木制家具结构中榫卯（M-T）接头的失效主要归因于长期循环荷载。因此，了解循环载荷如何改变M-T接头部件的物理力学性能并导致疲劳损伤是至关重要的。本研究考察了四种循环载荷幅值（CLA: 150、200、250、300 N）和四种循环载荷计数比（CLCR: 0、25%、50%、75%）对非胶合山毛榉M-T接头疲劳损伤进展（FDP）的影响。通过量化M-T孔隙度、配合度、摩擦系数和节点直接退出荷载阻力（DWLR）的变化来进行评估。实验分析表明，疲劳Ts端段（5 mm，占T长20%）和中间段（8 mm，占T长30%）的孔隙率随CLCR和CLA的变化呈线性下降。端段孔隙度低于中段，随着CLCR从0增加到75%，端段孔隙度降低的速率更高。M-T接头的损伤系数随CLCR和CLA的增大而增大。在所有测试的CLA水平（150,200,250,300 N）中，疲劳t的末端部分始终表现出比中间部分更高的损伤因子。疲劳M-T接头的摩擦系数与CLCR呈幂函数关系。当CLCR从25%增加到75%时，M-T拟合度显著下降，当CLA从150 n增加到300 n时，M-T拟合度进一步下降，且与CLCR呈幂函数关系。在每个CLA水平下，疲劳M-T接头的DWLR随CLCR线性降低，且随着CLA从150 n增加到300 n，这些线性关系的斜率增加，并且可以使用导出的回归模型来估计DWLR，该模型结合了M-T材料的摩擦系数、M-T拟合、CLA水平和初始DWLR。

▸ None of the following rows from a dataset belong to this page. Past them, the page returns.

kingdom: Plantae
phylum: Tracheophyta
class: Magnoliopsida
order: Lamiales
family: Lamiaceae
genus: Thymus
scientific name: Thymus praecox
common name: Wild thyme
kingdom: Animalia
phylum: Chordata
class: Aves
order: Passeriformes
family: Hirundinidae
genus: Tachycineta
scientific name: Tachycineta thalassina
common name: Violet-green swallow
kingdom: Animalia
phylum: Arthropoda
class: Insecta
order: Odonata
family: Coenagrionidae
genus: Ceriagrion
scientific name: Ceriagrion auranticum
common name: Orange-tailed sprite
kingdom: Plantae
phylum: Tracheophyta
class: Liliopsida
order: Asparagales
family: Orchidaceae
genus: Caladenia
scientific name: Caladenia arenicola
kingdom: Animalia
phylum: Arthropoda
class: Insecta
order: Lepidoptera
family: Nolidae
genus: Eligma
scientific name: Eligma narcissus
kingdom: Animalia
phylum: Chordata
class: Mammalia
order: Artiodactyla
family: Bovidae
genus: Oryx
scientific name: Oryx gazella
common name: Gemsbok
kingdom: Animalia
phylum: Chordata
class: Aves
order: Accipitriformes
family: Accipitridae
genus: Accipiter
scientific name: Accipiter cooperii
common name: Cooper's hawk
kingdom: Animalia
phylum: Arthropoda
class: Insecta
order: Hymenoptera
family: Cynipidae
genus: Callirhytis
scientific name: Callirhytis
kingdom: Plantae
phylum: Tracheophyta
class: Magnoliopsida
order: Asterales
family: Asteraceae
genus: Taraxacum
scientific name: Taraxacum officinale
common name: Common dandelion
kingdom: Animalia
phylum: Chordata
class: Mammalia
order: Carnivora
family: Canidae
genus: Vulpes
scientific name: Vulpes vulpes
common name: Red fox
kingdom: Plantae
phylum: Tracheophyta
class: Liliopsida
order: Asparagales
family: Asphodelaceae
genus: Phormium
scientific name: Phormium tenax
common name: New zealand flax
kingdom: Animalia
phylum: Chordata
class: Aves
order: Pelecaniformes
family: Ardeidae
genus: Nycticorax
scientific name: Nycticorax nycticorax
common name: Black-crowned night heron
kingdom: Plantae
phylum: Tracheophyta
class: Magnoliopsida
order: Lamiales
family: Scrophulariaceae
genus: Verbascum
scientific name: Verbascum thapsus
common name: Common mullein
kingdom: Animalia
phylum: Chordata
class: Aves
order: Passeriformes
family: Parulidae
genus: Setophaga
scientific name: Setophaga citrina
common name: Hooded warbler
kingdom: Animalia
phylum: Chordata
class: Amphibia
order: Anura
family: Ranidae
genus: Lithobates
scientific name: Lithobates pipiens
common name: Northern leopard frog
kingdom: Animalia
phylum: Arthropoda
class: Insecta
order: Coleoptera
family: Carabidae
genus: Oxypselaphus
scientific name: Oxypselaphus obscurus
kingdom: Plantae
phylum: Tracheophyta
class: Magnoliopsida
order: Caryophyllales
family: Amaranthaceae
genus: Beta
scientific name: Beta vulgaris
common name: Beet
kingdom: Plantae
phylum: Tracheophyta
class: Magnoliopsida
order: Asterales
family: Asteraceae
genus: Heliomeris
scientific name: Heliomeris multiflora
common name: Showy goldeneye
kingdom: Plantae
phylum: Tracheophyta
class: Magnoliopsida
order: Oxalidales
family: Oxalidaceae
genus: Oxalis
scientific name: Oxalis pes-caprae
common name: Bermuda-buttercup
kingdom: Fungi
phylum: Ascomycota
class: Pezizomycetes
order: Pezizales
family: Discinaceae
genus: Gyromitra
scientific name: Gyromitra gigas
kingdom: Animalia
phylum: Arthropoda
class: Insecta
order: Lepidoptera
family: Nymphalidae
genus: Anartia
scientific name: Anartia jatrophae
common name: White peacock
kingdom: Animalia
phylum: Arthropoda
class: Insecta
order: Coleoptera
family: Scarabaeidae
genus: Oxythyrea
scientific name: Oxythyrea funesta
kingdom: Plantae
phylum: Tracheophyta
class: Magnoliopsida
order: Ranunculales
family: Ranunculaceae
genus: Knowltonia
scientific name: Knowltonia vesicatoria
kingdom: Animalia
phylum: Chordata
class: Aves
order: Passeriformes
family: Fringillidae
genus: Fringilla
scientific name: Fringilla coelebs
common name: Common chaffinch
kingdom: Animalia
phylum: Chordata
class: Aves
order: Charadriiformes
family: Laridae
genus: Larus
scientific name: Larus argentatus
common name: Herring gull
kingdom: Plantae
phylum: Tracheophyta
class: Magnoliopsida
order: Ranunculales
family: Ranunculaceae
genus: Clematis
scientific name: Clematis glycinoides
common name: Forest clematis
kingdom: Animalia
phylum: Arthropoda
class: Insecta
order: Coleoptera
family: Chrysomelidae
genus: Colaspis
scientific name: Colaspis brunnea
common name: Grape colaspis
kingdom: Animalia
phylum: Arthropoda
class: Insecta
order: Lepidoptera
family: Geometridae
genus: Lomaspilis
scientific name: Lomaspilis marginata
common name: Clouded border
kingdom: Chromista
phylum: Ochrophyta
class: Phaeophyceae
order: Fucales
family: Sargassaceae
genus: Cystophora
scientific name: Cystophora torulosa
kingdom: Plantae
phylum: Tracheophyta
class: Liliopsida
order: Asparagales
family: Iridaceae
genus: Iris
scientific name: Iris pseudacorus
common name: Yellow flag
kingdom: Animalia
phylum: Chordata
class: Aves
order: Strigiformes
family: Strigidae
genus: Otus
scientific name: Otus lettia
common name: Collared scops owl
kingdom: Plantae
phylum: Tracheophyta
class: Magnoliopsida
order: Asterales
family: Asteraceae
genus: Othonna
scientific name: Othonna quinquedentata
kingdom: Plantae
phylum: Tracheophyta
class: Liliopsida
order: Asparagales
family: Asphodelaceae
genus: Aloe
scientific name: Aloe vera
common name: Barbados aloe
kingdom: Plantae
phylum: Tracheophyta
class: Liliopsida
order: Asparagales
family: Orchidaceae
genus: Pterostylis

本文章由计算机程序翻译，如有差异，请以英文原文为准。

求助全文

约1分钟内获得全文求助全文

来源期刊

Wood Science and Technology 工程技术-材料科学：纸与木材

CiteScore

5.90

自引率

5.90%

发文量

审稿时长

3 months

期刊介绍： Wood Science and Technology publishes original scientific research results and review papers covering the entire field of wood material science, wood components and wood based products. Subjects are wood biology and wood quality, wood physics and physical technologies, wood chemistry and chemical technologies. Latest advances in areas such as cell wall and wood formation; structural and chemical composition of wood and wood composites and their property relations; physical, mechanical and chemical characterization and relevant methodological developments, and microbiological degradation of wood and wood based products are reported. Topics related to wood technology include machining, gluing, and finishing, composite technology, wood modification, wood mechanics, creep and rheology, and the conversion of wood into pulp and biorefinery products.